## What you have to do
Present every line of the rows below as a numbered list, omitting any blank lines.

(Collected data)
"""

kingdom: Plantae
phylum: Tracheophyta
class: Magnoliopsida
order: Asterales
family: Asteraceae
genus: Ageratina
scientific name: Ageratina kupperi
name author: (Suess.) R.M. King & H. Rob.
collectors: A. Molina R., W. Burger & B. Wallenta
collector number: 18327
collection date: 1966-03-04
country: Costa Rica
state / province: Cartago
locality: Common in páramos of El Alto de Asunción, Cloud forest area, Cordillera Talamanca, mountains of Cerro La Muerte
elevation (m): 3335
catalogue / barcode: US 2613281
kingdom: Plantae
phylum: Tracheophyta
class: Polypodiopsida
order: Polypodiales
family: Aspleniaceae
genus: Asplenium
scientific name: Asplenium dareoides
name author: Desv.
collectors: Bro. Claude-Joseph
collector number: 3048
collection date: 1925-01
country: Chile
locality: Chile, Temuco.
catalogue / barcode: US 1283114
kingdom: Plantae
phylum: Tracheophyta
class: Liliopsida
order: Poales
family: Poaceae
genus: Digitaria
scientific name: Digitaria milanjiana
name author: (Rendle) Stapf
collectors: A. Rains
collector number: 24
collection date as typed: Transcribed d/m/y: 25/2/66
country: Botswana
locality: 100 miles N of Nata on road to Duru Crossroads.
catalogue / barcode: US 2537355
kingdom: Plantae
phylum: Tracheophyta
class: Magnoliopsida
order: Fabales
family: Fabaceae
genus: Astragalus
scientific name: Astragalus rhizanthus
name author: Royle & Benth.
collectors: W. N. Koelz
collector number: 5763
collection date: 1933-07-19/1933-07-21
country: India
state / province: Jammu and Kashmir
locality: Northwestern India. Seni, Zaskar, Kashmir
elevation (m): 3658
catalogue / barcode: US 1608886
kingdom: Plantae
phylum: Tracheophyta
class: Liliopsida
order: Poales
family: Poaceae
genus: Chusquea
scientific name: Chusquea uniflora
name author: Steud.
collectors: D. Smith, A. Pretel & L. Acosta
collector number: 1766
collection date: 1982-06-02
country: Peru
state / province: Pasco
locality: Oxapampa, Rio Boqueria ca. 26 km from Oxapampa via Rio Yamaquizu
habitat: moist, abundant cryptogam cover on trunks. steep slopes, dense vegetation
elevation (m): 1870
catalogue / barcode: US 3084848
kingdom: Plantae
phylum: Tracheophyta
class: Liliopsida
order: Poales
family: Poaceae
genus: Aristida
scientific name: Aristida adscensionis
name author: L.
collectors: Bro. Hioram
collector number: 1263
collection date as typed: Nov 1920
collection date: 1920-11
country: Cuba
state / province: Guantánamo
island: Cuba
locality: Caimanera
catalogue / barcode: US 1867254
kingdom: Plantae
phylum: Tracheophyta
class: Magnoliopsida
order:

"""

## Full solution
1. kingdom: Plantae
2. phylum: Tracheophyta
3. class: Magnoliopsida
4. order: Asterales
5. family: Asteraceae
6. genus: Ageratina
7. scientific name: Ageratina kupperi
8. name author: (Suess.) R.M. King & H. Rob.
9. collectors: A. Molina R., W. Burger & B. Wallenta
10. collector number: 18327
11. collection date: 1966-03-04
12. country: Costa Rica
13. state / province: Cartago
14. locality: Common in páramos of El Alto de Asunción, Cloud forest area, Cordillera Talamanca, mountains of Cerro La Muerte
15. elevation (m): 3335
16. catalogue / barcode: US 2613281
17. kingdom: Plantae
18. phylum: Tracheophyta
19. class: Polypodiopsida
20. order: Polypodiales
21. family: Aspleniaceae
22. genus: Asplenium
23. scientific name: Asplenium dareoides
24. name author: Desv.
25. collectors: Bro. Claude-Joseph
26. collector number: 3048
27. collection date: 1925-01
28. country: Chile
29. locality: Chile, Temuco.
30. catalogue / barcode: US 1283114
31. kingdom: Plantae
32. phylum: Tracheophyta
33. class: Liliopsida
34. order: Poales
35. family: Poaceae
36. genus: Digitaria
37. scientific name: Digitaria milanjiana
38. name author: (Rendle) Stapf
39. collectors: A. Rains
40. collector number: 24
41. collection date as typed: Transcribed d/m/y: 25/2/66
42. country: Botswana
43. locality: 100 miles N of Nata on road to Duru Crossroads.
44. catalogue / barcode: US 2537355
45. kingdom: Plantae
46. phylum: Tracheophyta
47. class: Magnoliopsida
48. order: Fabales
49. family: Fabaceae
50. genus: Astragalus
51. scientific name: Astragalus rhizanthus
52. name author: Royle & Benth.
53. collectors: W. N. Koelz
54. collector number: 5763
55. collection date: 1933-07-19/1933-07-21
56. country: India
57. state / province: Jammu and Kashmir
58. locality: Northwestern India. Seni, Zaskar, Kashmir
59. elevation (m): 3658
60. catalogue / barcode: US 1608886
61. kingdom: Plantae
62. phylum: Tracheophyta
63. class: Liliopsida
64. order: Poales
65. family: Poaceae
66. genus: Chusquea
67. scientific name: Chusquea uniflora
68. name author: Steud.
69. collectors: D. Smith, A. Pretel & L. Acosta
70. collector number: 1766
71. collection date: 1982-06-02
72. country: Peru
73. state / province: Pasco
74. locality: Oxapampa, Rio Boqueria ca. 26 km from Oxapampa via Rio Yamaquizu
75. habitat: moist, abundant cryptogam cover on trunks. steep slopes, dense vegetation
76. elevation (m): 1870
77. catalogue / barcode: US 3084848
78. kingdom: Plantae
79. phylum: Tracheophyta
80. class: Liliopsida
81. order: Poales
82. family: Poaceae
83. genus: Aristida
84. scientific name: Aristida adscensionis
85. name author: L.
86. collectors: Bro. Hioram
87. collector number: 1263
88. collection date as typed: Nov 1920
89. collection date: 1920-11
90. country: Cuba
91. state / province: Guantánamo
92. island: Cuba
93. locality: Caimanera
94. catalogue / barcode: US 1867254
95. kingdom: Plantae
96. phylum: Tracheophyta
97. class: Magnoliopsida
98. order:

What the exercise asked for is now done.